Scientific classification
- Kingdom: Plantae
- Clade: Embryophytes
- Clade: Tracheophytes
- Clade: Spermatophytes
- Clade: Angiosperms
- Clade: Eudicots
- Clade: Rosids
- Order: Myrtales
- Family: Myrtaceae
- Genus: Syzygium
- Species: S. buettnerianum
- Binomial name: Syzygium buettnerianum (K.Schum.) Nied.

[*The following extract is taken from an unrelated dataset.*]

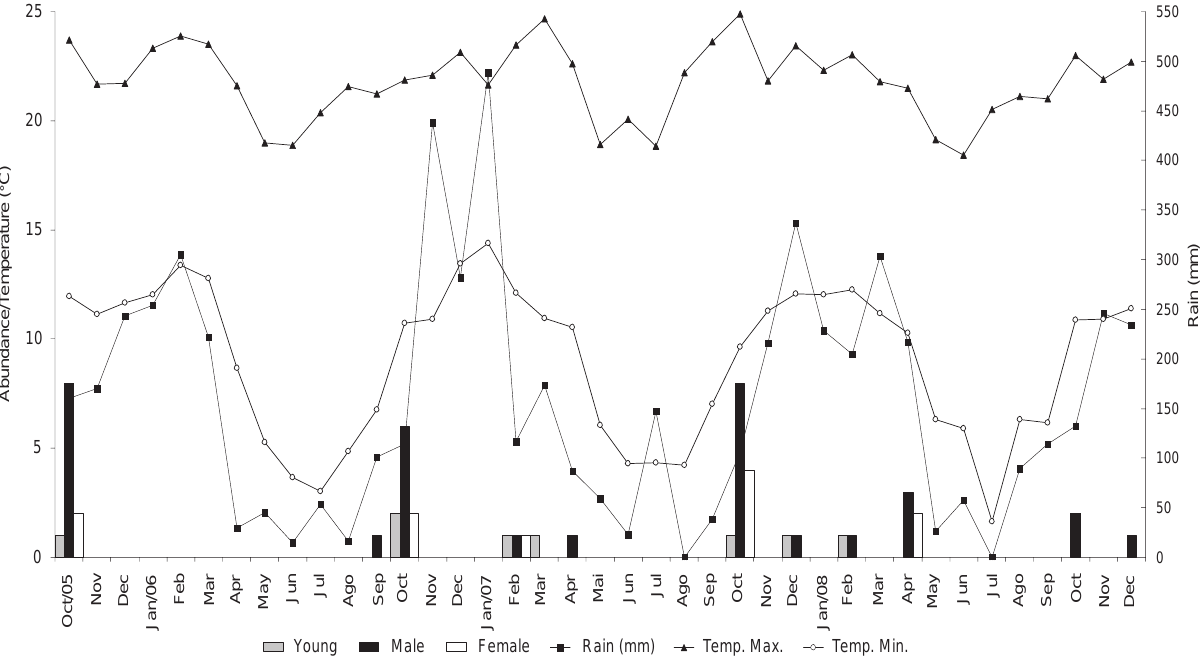
Figure 7. Abundance and temporal distribution of juveniles, males, and females of H. luederwaldti , and the maximum and minimum air temperature and total rainfall in the study months, recorded in the Parque Estadual de Campos do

= Syzygium buettnerianum =

- Genus: Syzygium
- Species: buettnerianum
- Authority: (K.Schum.) Nied.
- Conservation status: LC

Species of flowering plant

Syzygium buettnerianum, also known as the Cape York satinash or New Guinea satinash, is a species of tree in the myrtle family Myrtaceae. It is found throughout Papua New Guinea as well as in the Torres Strait Islands and Cape York Peninsula of North Queensland, Australia.

==Description==
It can grow to be up to 25 metres in height. It flowers from June to December and fruits in February and March. It has fleshy, indehiscent bacciferous and/or drupaceous fruit with simple leaf compoundness.

==Conservation==
It has been assessed as Near Threatened by the Queensland Government under the Nature Conservation Act 1992.